La créativité est traditionnellement définie comme la production d’idées certes nouvelles, mais aussi utiles à l’entreprise1. Les équipes chargées d’imaginer des solutions et des produits nouveaux sont intriquées dans ces deux nécessités.

Les chercheurs de divers horizons (sciences cognitives, gestion, …) ont souvent prêtés attention aux relations entre les membres de l’équipe de projet et leurs impacts sur la créativité. D’autres se sont intéressées à l’effet que pouvait avoir le type de leadership. Mais il en est moins qui, comme nous ici, portent leur attention sur les interactions qui lient le leader à son équipe de travail et leurs conséquences sur la génération d’idées innovantes.

Créativité et incertitude

Du manque d’informations à l’incertitude cognitive

Comme nous le disions, ce qui caractérise ces idées créatives n’est pas seulement leur nouveauté, mais également leur utilité1. En cela, la production d’idées créatives n’est pas un processus chaotique, mais est au contraire en lien étroit avec les besoins de l’organisation. Toute idée n’est pas à même de répondre efficacement à ces besoins. Il s’agit pour le déterminer, d’avoir les informations nécessaires. En effet, sans connaissance des opportunités d’utilisation d’une idée, le salarié ne peut être certain de sa pertinence.

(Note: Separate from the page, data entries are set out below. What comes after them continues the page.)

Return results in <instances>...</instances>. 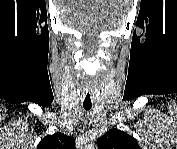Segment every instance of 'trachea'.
<instances>
[{
  "label": "trachea",
  "mask_w": 177,
  "mask_h": 149,
  "mask_svg": "<svg viewBox=\"0 0 177 149\" xmlns=\"http://www.w3.org/2000/svg\"><path fill=\"white\" fill-rule=\"evenodd\" d=\"M87 96H89V98H90L89 94ZM83 107H84L85 110H90L91 107H92V104L83 102Z\"/></svg>",
  "instance_id": "trachea-1"
}]
</instances>
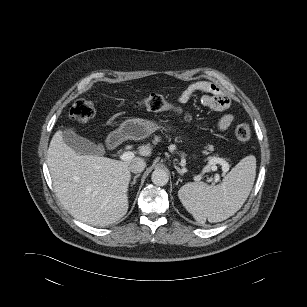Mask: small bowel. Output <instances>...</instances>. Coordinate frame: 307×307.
<instances>
[{"label": "small bowel", "instance_id": "c3829d8e", "mask_svg": "<svg viewBox=\"0 0 307 307\" xmlns=\"http://www.w3.org/2000/svg\"><path fill=\"white\" fill-rule=\"evenodd\" d=\"M196 92L204 94L202 98L204 105L213 110H226L230 105L229 99L222 93L217 85L203 80L196 81L181 90L177 96V100L184 104L188 102L191 96ZM232 122L233 117L231 115H224L218 123V129L220 131H225L230 127Z\"/></svg>", "mask_w": 307, "mask_h": 307}]
</instances>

Or de nombreux salariés, pris par leur travail, n’ont simplement pas le temps d’entretenir correctement des interactions sociales élaborées avec des membres variés de l’organisation, c’est-à-dire des collègues issus de différents départements et de différents niveaux de l’entreprise. De même, malgré que les entreprises fassent souvent l’effort de mettre en place des intranets ou des plateformes de transmission de l’information, il reste difficile pour la plupart des salariés de s’y investir pleinement. Ainsi, ils peinent à en retirer les informations nécessaires et ne peuvent avoir accès à une vision globale de l’organisation.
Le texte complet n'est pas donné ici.